• [Saved entries]
┄┄┄┄┄┄┄┄┄┄┄┄┄┄┄┄┄┄┄┄

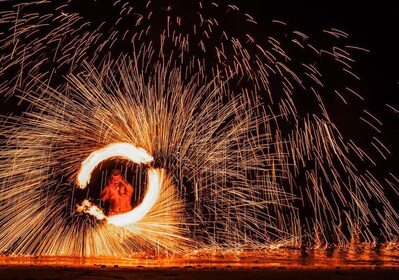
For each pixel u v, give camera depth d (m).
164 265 8.98
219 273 7.80
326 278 7.56
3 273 7.57
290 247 12.34
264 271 8.13
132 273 7.68
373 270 8.52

┄┄┄┄┄┄┄┄┄┄┄┄┄┄┄┄┄┄┄┄

• [Task prompt] Write out the records in full and exactly, omitting the pictures they hold.

• [Answer below]
For each pixel u v, give camera depth d (m).
164 265 8.98
219 273 7.80
326 278 7.56
3 273 7.57
290 247 12.34
264 271 8.13
132 273 7.68
373 270 8.52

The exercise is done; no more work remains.